§ **BRIEF**
Go through the data and tally the lines that include "middle". The reply is that number alone.

§ **PROVIDED MATERIAL**
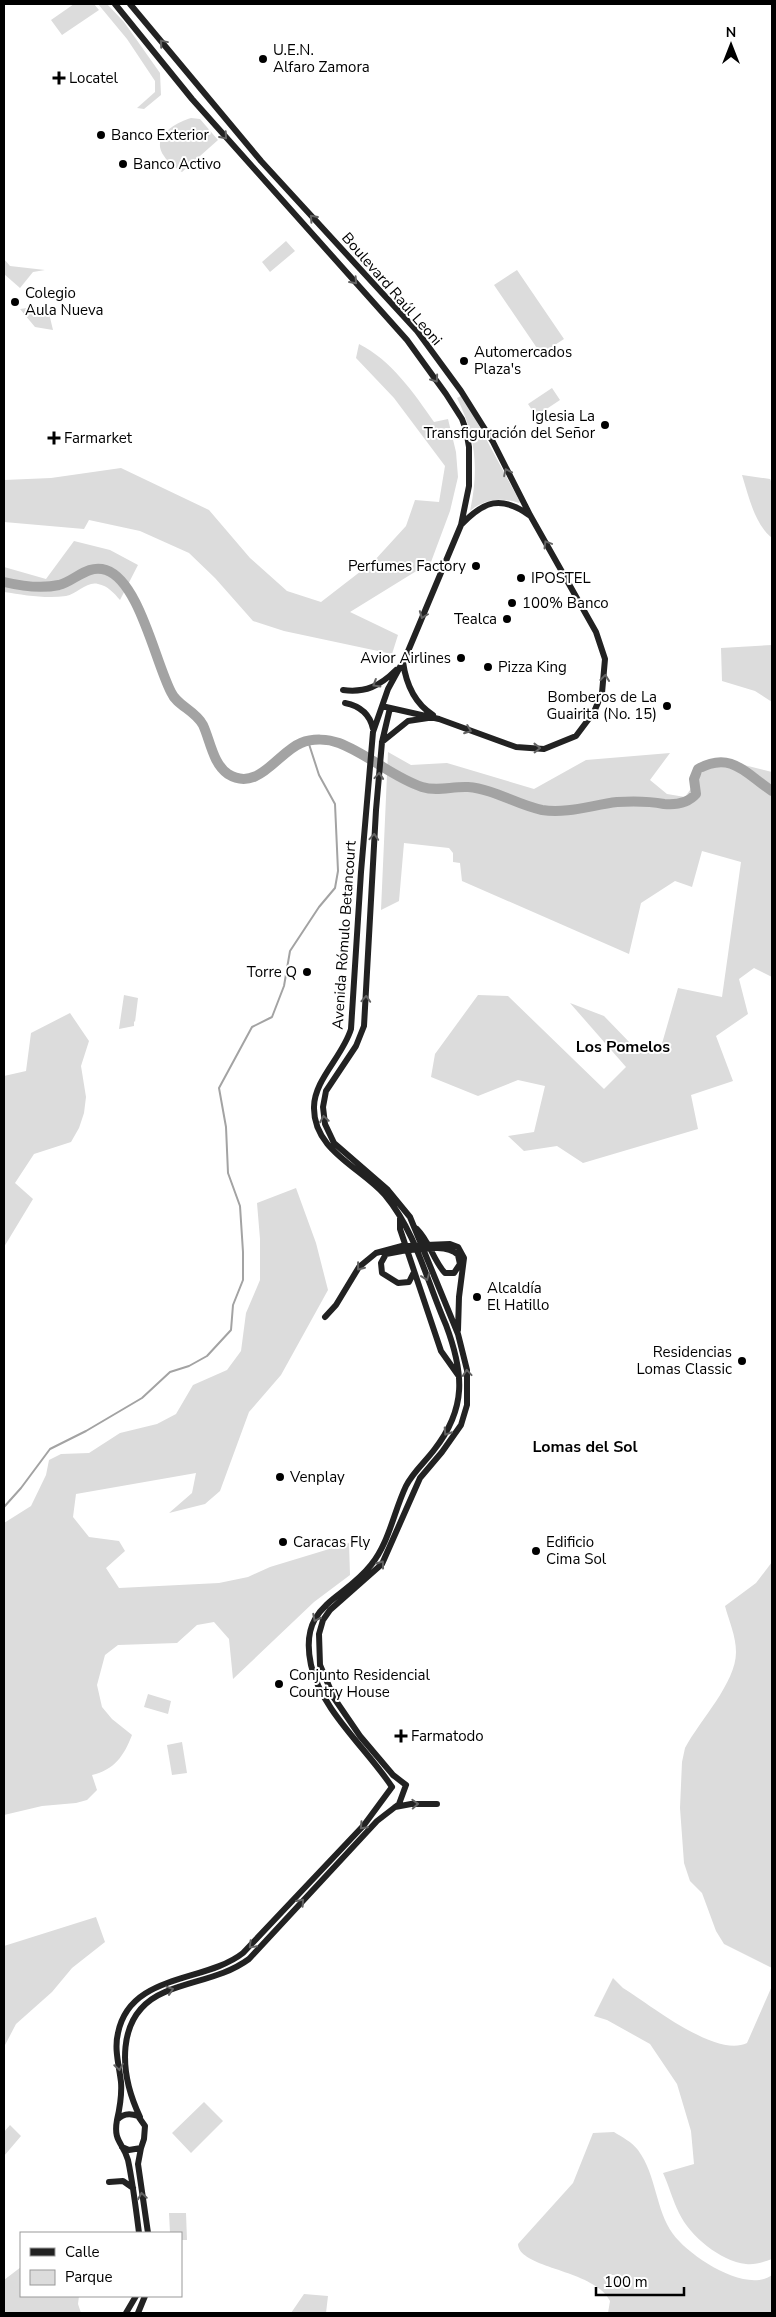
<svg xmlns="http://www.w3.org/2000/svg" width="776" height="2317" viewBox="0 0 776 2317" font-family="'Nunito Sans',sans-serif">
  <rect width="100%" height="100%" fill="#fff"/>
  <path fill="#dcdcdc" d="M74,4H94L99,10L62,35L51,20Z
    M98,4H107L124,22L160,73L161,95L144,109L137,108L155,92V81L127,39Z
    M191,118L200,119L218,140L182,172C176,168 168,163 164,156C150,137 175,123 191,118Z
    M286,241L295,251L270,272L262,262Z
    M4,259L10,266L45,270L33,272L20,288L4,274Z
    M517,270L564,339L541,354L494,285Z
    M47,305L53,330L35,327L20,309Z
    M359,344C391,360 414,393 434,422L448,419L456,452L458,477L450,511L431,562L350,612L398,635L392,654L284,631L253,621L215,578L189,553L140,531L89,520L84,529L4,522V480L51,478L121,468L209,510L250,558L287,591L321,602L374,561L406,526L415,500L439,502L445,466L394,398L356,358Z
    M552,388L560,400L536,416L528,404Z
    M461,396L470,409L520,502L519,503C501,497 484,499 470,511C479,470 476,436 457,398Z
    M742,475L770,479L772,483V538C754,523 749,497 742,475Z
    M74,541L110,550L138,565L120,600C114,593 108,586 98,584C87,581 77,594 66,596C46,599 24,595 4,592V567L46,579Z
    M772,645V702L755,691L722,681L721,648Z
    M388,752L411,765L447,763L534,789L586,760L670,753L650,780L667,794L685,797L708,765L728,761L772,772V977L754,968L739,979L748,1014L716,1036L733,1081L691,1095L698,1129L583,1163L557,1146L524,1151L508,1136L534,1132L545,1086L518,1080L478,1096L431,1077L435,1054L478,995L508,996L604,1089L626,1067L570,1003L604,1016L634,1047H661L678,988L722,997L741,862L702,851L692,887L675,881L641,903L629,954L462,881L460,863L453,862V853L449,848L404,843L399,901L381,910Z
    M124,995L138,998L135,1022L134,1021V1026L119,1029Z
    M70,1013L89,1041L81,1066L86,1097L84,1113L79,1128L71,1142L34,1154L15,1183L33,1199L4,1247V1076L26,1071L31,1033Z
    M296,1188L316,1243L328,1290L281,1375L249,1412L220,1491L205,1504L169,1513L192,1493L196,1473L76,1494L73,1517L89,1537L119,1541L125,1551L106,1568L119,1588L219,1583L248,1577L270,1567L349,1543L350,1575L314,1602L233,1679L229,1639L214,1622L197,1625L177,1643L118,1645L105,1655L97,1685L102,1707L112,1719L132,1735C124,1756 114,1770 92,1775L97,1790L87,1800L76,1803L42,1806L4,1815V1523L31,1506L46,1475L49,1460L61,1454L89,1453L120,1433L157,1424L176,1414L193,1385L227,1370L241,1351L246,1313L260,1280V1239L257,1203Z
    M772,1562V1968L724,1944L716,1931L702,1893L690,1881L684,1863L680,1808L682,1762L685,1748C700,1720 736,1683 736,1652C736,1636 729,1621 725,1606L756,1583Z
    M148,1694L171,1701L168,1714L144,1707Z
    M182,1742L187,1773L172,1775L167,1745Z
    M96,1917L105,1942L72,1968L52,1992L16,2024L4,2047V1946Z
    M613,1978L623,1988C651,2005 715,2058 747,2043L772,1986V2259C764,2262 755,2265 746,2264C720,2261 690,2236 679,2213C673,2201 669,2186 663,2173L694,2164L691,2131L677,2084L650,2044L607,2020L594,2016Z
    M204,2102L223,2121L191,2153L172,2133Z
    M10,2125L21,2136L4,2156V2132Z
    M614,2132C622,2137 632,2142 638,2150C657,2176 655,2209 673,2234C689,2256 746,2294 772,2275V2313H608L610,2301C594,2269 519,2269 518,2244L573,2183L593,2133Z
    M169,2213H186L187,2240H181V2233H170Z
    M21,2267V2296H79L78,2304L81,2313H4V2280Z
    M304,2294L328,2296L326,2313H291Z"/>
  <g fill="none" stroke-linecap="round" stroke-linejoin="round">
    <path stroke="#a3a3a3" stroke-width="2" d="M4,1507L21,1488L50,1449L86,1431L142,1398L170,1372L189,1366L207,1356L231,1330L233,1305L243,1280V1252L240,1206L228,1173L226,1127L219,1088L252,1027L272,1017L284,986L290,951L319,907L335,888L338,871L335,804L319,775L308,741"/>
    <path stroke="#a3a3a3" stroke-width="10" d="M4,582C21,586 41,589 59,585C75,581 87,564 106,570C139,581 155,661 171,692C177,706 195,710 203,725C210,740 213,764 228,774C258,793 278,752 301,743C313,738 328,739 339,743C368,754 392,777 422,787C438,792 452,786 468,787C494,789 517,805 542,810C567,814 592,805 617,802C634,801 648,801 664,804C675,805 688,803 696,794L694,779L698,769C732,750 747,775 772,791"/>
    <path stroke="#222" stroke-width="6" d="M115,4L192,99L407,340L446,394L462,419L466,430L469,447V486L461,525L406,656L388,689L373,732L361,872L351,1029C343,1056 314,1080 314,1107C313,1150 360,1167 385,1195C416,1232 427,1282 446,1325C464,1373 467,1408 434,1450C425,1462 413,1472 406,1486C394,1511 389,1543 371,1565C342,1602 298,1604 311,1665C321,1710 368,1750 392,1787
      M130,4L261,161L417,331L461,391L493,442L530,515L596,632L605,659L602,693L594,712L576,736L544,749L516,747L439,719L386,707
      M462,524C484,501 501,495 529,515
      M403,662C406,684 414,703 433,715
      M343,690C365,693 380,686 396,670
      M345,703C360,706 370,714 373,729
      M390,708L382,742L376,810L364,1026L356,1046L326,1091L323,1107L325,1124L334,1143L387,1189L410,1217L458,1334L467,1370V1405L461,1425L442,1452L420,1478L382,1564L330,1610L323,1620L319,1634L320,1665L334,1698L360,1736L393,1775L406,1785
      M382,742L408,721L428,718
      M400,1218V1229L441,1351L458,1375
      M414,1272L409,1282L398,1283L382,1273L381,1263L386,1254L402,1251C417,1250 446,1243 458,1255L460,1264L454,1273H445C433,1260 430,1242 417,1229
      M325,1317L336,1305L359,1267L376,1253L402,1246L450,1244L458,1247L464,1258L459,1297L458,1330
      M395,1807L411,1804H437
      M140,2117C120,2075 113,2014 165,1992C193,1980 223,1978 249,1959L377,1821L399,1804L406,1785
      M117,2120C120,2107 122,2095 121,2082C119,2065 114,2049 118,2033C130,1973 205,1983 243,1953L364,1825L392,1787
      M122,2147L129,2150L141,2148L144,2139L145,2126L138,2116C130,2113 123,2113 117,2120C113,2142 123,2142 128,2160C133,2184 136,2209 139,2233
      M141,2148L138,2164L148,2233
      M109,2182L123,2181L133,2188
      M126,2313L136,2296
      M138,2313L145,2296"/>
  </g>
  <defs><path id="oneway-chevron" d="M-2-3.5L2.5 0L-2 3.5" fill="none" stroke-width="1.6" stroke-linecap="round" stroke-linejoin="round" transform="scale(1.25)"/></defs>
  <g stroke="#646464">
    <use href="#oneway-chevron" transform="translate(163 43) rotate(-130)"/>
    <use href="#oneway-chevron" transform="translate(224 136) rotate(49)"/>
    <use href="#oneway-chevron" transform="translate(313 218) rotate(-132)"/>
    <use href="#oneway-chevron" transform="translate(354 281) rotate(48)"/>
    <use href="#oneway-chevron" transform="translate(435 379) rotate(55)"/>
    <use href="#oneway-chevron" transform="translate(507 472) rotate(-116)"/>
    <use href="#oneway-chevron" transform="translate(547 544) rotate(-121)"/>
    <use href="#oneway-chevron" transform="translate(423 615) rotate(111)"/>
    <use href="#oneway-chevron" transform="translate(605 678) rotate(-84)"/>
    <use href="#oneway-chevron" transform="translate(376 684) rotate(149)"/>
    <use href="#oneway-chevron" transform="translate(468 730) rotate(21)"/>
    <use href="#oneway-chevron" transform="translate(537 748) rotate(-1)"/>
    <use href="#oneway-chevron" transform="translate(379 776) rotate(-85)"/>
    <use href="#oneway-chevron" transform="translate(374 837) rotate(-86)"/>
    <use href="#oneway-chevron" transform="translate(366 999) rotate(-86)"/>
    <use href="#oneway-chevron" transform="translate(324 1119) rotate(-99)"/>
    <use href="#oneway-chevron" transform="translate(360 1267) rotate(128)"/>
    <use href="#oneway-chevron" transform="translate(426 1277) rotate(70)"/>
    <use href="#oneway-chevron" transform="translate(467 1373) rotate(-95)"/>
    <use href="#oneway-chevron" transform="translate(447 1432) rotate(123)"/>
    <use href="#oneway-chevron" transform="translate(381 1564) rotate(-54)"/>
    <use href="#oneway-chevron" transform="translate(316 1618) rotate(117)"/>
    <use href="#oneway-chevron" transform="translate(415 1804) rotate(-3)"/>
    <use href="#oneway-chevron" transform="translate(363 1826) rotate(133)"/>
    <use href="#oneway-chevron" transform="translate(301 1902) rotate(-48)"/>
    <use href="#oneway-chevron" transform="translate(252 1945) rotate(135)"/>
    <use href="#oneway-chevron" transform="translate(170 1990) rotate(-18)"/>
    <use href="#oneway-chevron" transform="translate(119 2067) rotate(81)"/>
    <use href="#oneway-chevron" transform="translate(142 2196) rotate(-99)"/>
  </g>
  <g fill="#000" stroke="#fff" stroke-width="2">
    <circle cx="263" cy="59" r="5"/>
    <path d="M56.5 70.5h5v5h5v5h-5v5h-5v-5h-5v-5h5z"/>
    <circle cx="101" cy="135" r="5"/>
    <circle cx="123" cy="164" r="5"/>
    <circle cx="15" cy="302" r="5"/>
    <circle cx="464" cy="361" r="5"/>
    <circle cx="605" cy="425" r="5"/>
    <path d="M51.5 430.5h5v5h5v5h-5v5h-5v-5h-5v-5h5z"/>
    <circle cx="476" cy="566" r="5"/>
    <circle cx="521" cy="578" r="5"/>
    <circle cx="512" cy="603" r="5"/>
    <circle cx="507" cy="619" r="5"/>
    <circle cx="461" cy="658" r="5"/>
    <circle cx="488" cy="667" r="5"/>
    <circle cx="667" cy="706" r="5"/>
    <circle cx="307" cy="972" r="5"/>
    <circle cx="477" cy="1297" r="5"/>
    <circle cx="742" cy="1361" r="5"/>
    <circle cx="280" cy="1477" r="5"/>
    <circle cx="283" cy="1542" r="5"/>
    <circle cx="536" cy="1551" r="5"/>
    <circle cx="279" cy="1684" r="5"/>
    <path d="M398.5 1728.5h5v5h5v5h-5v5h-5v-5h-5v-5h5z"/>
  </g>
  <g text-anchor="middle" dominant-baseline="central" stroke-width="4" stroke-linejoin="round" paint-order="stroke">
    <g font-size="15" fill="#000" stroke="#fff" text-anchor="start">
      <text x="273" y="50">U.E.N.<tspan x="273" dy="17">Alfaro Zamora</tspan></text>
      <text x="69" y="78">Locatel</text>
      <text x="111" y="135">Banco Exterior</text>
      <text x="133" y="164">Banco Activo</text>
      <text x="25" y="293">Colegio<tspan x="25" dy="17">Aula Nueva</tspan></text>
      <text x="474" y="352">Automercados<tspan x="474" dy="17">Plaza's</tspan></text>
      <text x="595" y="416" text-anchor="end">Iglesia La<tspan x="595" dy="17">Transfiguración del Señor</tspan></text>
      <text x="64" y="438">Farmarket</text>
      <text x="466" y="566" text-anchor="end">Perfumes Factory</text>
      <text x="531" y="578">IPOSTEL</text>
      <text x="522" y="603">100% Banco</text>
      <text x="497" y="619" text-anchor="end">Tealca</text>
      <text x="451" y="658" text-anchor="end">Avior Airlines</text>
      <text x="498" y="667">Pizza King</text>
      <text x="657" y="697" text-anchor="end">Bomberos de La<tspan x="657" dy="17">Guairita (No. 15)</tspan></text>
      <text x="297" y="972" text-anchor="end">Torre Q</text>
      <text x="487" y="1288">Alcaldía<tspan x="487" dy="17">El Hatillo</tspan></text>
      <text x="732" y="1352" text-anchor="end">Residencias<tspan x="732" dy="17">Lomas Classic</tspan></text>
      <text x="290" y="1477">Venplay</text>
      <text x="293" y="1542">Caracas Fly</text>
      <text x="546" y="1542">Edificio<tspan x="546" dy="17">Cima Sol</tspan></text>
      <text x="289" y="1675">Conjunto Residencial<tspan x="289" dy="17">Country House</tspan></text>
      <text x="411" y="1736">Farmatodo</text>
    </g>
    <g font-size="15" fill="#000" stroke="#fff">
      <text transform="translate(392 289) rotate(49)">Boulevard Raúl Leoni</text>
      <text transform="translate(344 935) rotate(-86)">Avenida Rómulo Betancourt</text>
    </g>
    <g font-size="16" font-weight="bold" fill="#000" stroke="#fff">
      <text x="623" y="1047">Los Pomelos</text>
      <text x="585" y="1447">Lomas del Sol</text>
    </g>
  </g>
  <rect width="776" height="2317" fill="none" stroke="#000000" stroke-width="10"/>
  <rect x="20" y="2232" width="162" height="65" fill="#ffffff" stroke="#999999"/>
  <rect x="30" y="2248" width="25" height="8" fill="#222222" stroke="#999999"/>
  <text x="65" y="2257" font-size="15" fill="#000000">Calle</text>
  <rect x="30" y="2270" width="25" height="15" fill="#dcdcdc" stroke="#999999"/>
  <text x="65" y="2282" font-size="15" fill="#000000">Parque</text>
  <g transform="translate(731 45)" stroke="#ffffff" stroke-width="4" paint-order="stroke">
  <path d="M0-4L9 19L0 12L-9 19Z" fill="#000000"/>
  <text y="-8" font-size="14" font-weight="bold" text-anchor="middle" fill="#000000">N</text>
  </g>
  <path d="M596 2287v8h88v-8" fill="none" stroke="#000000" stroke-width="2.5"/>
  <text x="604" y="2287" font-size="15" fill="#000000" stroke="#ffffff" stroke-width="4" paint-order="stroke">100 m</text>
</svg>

§ **THE ANSWER**
2